South African War Memorials & After
Welcome to the ‘South African War Memorials & After’ website.
The South African War was fought from 1899 to 1902 between the Boer Republics of the Transvaal and Free State, and Britain in association with its colonies in the Cape and Natal. The SAWM website features photograph galleries of all the memorial sites of the concentration camps to which many of the civilian population of Boer farming people were relocated as part of the British military ‘scorched earth’ strategy. There are also photograph galleries of a range of later South African memorials, including the ANC counter-memorialisation project. In addition, because an imperial war, there are memorials to the military dead in Britain (and in the countries of its colonial allies), and many photograph galleries of these are also featured. Memorialisation of the black dead has occurred largely post-1994, and galleries of significant sites are provided.

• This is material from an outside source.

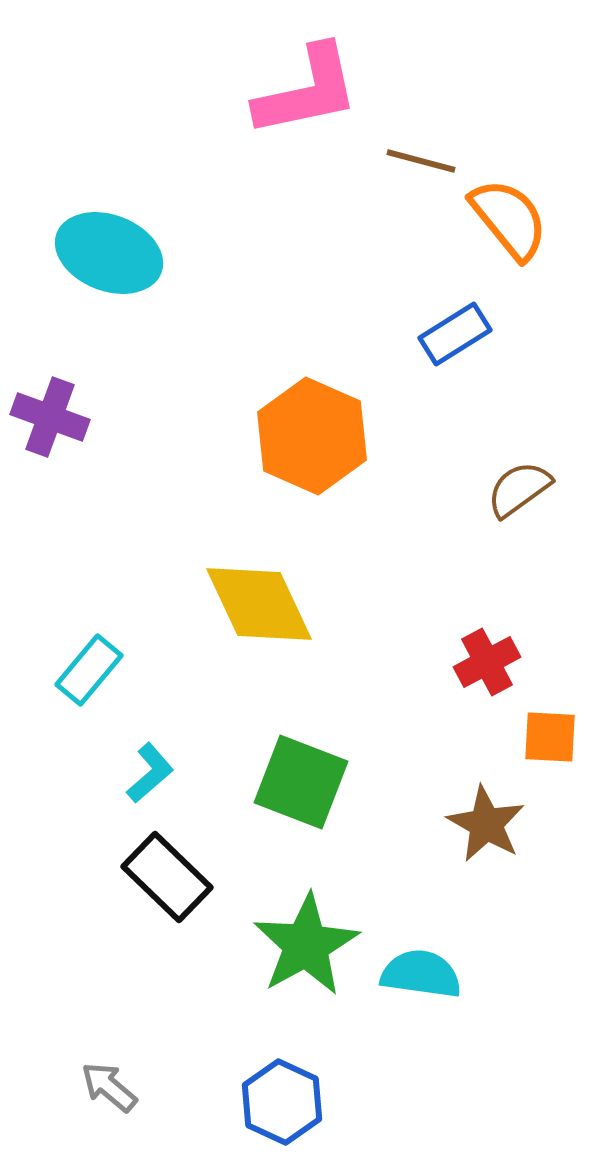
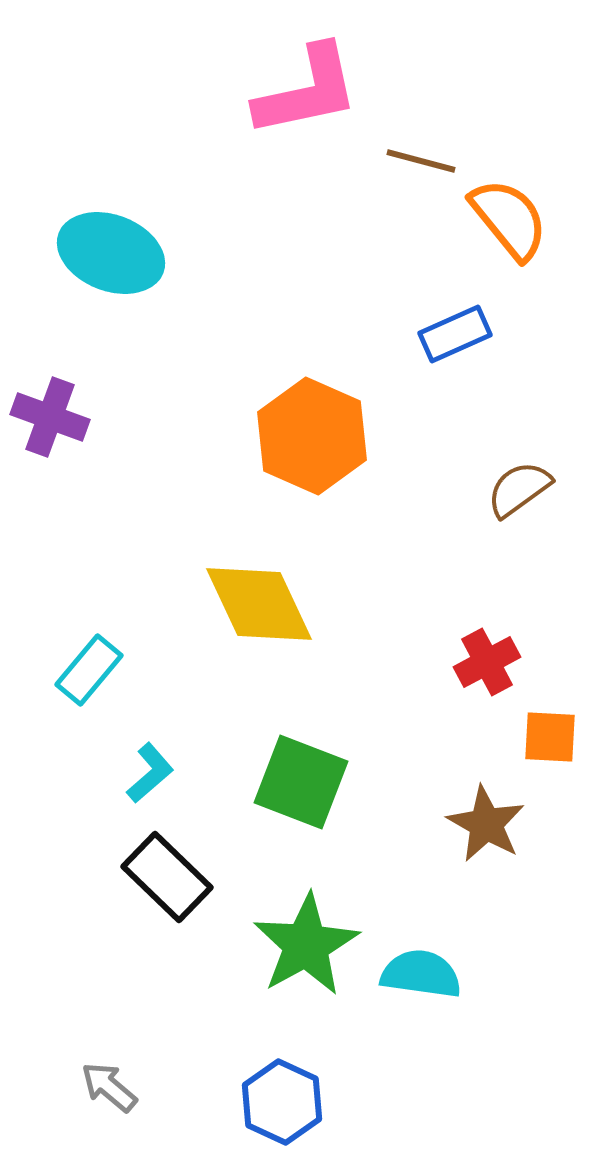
cyan ellipse: moved 2 px right
blue rectangle: rotated 8 degrees clockwise
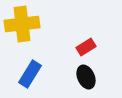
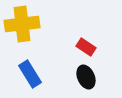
red rectangle: rotated 66 degrees clockwise
blue rectangle: rotated 64 degrees counterclockwise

These are mainly not linked with the South African War – commemoration and its absence are never politically innocent.
The UK’s British Academy and ESRC, and the Mellon Fund, funded the research that collected these photograph galleries, as part of a wider project investigating the rise of nationalism and women’s role in this. Liz Stanley, University of Edinburgh, was the principal investigator, with a number of other researchers involved in different components of these projects. The research on black memorials is a new, separate project concerned with these commemorations in their own right.
For further information, see the ‘Read’ guides and publications.
The remaining traces of much nationalist commemoration, such as at Aliwal North and the Brandfort Gedektuin, show there were cemeteries in which the black people who died in both the ‘white’ concentration camps and also the separate black camps were buried, and which seem to have taken the same form as the white cemeteries. But their fate over time was very different. Rather than being well maintained and many of them instituted as Gedenktuin, they were neglected apart from by individual local communities. The state-funded infrastructure of maintenance that existed for the white cemeteries and Gedenktuin did not exist for them, for obvious reasons. Even discovering their whereabouts is difficult now.
One result at both local and national levels of the post-1994 political transition has been commemoration of those involved in the anti-apartheid freedom struggle across a wide historical sweep. Many of these are the product of the Liberation Heritage Project, an ANC government initiative.